● **AIM OF THE EXERCISE**
Rewrite the lines of the material from the one containing "Halloween-pakje" through the end, inclusive, changing "kou" to "kilte" and leaving everything else as it is.

● **RECORD SET**
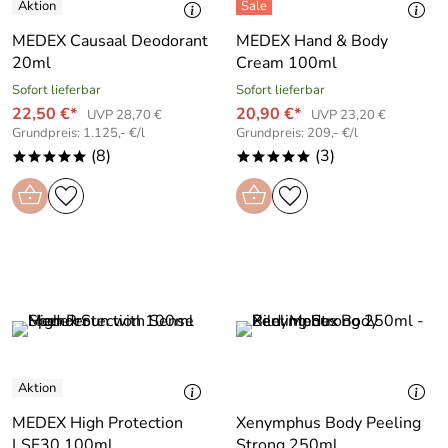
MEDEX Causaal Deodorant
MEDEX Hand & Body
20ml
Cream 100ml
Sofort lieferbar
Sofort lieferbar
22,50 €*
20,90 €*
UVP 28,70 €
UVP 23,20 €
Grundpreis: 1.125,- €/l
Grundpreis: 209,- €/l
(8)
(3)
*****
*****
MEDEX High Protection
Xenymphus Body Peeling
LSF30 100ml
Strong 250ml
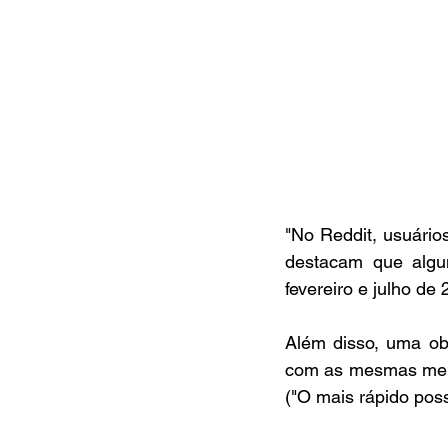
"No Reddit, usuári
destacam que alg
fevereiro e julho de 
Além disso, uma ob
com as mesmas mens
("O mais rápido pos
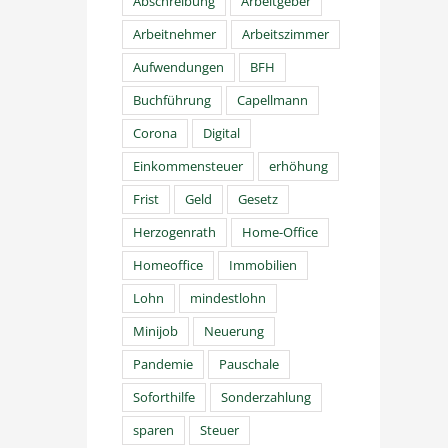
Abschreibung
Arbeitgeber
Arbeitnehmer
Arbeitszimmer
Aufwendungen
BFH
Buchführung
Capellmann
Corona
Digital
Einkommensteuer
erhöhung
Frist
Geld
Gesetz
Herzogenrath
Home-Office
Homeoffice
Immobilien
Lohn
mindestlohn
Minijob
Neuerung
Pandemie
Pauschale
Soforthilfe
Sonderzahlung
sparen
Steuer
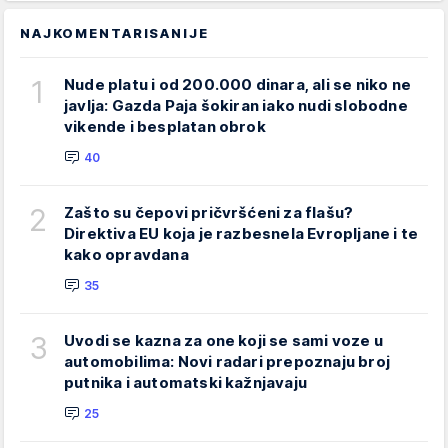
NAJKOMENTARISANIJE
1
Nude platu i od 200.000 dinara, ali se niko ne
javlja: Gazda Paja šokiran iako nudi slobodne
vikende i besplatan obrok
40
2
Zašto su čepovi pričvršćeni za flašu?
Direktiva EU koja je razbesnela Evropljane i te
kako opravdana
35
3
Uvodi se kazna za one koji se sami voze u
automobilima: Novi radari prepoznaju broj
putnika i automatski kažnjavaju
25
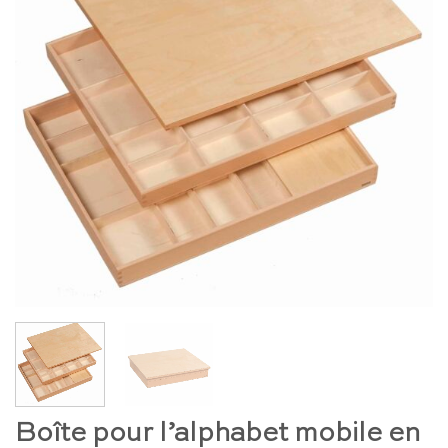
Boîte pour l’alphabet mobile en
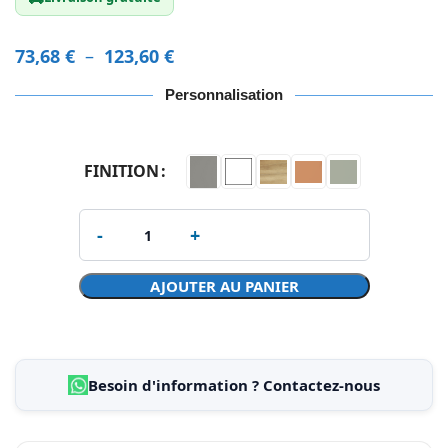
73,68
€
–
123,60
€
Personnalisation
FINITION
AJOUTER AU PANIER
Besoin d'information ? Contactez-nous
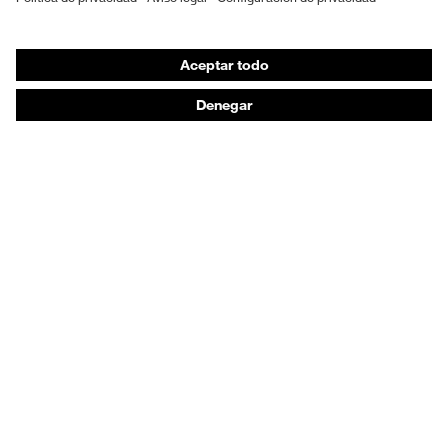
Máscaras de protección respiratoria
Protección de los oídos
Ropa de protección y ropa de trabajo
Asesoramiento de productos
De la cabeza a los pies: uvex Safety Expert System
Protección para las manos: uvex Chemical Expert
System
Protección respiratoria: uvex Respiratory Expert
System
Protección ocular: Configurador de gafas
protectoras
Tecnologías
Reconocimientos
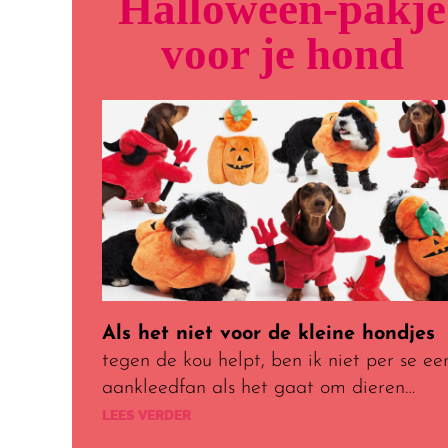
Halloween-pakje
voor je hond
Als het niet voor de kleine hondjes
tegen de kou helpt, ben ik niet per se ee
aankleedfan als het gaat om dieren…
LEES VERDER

● **ANSWER SPACE**
Halloween-pakje
voor je hond
Als het niet voor de kleine hondjes
tegen de kilte helpt, ben ik niet per se ee
aankleedfan als het gaat om dieren…
LEES VERDER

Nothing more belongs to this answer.